## What this task involves
Everything from the line holding "right ankle: (742, 546, -18)" through the last line below must be repeated exactly, and nothing else.

## Material provided
______
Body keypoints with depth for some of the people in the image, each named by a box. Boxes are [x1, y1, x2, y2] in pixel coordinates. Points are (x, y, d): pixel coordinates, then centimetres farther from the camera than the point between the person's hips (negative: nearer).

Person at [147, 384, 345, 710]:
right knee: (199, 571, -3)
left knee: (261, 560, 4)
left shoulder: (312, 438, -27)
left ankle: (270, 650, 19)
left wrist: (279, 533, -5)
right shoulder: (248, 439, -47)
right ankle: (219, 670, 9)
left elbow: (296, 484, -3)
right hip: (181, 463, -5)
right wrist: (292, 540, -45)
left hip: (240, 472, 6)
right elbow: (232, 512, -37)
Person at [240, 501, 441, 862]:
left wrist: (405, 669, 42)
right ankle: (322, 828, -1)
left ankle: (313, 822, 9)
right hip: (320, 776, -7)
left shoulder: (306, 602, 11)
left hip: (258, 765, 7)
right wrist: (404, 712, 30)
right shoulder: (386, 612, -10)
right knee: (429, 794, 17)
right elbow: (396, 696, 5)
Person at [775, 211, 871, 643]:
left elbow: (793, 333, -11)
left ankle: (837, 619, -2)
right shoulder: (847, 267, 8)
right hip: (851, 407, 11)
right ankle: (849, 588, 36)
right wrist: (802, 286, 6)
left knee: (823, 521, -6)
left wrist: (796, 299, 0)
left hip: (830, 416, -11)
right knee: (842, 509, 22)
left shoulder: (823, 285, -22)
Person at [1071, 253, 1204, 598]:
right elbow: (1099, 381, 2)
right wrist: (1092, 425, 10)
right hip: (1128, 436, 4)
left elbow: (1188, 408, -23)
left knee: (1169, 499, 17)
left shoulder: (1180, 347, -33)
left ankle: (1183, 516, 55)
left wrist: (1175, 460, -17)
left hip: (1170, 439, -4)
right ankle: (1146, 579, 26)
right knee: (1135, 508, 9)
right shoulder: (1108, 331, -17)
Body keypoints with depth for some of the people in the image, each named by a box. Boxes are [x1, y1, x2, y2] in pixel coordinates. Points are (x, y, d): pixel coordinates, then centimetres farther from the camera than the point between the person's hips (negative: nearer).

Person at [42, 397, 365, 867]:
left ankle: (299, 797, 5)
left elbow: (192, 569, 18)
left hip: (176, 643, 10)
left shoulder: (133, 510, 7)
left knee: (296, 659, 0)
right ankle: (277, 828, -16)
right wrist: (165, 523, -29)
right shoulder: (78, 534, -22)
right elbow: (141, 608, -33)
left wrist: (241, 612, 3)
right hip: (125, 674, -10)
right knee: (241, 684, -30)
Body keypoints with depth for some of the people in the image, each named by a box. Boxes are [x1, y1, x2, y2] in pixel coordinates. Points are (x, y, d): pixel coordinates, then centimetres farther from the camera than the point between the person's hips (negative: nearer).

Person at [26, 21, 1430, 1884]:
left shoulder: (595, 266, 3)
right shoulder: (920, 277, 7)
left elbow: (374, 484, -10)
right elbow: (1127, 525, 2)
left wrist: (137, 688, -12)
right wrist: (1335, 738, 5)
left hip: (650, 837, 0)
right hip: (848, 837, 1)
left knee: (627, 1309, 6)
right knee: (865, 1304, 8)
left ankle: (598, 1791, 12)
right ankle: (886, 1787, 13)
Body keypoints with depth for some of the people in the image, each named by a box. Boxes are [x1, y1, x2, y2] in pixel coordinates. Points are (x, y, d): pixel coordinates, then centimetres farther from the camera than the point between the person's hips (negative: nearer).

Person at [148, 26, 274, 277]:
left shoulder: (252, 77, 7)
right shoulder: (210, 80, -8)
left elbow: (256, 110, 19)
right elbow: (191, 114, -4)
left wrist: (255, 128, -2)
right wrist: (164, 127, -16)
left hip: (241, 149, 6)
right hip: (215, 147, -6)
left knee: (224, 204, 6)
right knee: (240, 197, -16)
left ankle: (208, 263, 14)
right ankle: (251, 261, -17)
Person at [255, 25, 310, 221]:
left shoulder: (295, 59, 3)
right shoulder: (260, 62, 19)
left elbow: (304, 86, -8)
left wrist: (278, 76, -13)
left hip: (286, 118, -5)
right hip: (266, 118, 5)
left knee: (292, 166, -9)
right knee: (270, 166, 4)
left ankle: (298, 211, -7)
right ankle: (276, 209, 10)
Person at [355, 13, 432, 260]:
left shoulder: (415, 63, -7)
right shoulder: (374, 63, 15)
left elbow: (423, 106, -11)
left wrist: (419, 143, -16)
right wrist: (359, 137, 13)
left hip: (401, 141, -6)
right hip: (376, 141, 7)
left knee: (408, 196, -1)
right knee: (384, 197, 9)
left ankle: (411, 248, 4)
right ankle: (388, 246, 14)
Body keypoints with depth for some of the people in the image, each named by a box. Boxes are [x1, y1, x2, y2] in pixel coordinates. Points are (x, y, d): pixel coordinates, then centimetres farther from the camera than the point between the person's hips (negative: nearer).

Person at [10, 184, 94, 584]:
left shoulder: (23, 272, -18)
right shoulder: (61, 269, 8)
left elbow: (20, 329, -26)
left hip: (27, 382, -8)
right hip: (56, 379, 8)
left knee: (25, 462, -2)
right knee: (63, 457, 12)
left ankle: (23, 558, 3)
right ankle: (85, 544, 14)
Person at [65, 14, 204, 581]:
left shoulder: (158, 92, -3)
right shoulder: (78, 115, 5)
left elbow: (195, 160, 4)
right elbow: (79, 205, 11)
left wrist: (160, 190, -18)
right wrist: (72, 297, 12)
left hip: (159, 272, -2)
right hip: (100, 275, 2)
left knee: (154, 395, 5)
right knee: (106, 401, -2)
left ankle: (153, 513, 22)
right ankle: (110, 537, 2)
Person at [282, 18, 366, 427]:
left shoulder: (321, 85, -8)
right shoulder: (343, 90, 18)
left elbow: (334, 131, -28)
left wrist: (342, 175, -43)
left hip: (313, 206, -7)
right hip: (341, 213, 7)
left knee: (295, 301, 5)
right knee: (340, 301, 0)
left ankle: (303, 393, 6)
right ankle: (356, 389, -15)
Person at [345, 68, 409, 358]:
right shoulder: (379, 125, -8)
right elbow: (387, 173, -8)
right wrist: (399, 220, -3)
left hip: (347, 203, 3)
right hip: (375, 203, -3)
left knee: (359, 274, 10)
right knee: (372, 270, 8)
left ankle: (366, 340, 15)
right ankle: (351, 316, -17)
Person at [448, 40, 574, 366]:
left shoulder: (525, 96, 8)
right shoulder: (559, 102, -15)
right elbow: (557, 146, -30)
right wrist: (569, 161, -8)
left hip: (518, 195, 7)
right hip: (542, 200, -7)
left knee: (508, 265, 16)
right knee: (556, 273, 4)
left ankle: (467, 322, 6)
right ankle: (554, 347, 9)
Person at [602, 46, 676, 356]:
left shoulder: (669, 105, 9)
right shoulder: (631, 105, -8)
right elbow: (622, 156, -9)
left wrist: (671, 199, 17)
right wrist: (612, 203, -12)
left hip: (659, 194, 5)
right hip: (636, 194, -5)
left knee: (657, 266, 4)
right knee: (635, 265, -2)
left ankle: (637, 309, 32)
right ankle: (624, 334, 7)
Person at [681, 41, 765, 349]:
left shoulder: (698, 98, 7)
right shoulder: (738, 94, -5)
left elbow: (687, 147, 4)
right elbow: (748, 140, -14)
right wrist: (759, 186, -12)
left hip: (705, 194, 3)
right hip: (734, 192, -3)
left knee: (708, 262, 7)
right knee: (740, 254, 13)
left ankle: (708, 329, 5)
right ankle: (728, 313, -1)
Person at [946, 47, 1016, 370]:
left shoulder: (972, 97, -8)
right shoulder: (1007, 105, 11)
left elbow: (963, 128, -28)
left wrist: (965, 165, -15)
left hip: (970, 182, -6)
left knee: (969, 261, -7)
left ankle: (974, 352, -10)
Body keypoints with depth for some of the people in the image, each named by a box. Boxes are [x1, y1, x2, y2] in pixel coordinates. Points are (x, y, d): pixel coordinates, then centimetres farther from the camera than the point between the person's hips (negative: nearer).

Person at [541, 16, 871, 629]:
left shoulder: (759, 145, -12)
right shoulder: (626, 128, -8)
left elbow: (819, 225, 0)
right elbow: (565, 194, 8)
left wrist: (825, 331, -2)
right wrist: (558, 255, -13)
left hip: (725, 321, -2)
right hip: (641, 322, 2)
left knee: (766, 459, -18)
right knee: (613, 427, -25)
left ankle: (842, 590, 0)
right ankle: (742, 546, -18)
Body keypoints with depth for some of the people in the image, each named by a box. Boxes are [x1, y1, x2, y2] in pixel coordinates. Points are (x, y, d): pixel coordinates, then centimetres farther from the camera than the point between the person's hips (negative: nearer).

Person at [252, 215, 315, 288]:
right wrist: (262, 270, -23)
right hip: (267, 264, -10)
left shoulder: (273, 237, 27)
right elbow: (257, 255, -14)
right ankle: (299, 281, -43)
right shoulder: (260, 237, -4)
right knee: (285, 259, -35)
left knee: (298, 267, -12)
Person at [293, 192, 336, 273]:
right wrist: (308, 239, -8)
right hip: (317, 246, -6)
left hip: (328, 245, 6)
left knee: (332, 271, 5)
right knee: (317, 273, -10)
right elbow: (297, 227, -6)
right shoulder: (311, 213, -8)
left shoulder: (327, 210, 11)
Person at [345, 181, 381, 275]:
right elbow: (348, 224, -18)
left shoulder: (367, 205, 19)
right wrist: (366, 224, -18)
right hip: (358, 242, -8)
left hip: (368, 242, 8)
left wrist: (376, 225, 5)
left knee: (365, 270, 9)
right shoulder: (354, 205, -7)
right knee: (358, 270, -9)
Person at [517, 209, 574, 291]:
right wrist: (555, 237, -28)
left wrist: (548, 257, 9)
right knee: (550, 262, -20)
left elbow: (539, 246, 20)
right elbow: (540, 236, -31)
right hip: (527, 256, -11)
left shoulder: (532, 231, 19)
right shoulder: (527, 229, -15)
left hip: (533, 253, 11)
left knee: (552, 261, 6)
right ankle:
______
## Your solution
right ankle: (742, 546, -18)
Body keypoints with depth for some of the people in the image, each named by a box. Boxes are [x1, y1, x2, y2] in pixel coordinates. Points are (x, y, d): pixel coordinates, then centimetres farther from the camera than the point between the person's hips (negative: nearer).

Person at [252, 215, 315, 288]:
right wrist: (262, 270, -23)
right hip: (267, 264, -10)
left shoulder: (273, 237, 27)
right elbow: (257, 255, -14)
right ankle: (299, 281, -43)
right shoulder: (260, 237, -4)
right knee: (285, 259, -35)
left knee: (298, 267, -12)
Person at [293, 192, 336, 273]:
right wrist: (308, 239, -8)
right hip: (317, 246, -6)
left hip: (328, 245, 6)
left knee: (332, 271, 5)
right knee: (317, 273, -10)
right elbow: (297, 227, -6)
right shoulder: (311, 213, -8)
left shoulder: (327, 210, 11)
Person at [345, 181, 381, 275]:
right elbow: (348, 224, -18)
left shoulder: (367, 205, 19)
right wrist: (366, 224, -18)
right hip: (358, 242, -8)
left hip: (368, 242, 8)
left wrist: (376, 225, 5)
left knee: (365, 270, 9)
right shoulder: (354, 205, -7)
right knee: (358, 270, -9)
Person at [517, 209, 574, 291]:
right wrist: (555, 237, -28)
left wrist: (548, 257, 9)
right knee: (550, 262, -20)
left elbow: (539, 246, 20)
right elbow: (540, 236, -31)
right hip: (527, 256, -11)
left shoulder: (532, 231, 19)
right shoulder: (527, 229, -15)
left hip: (533, 253, 11)
left knee: (552, 261, 6)
right ankle:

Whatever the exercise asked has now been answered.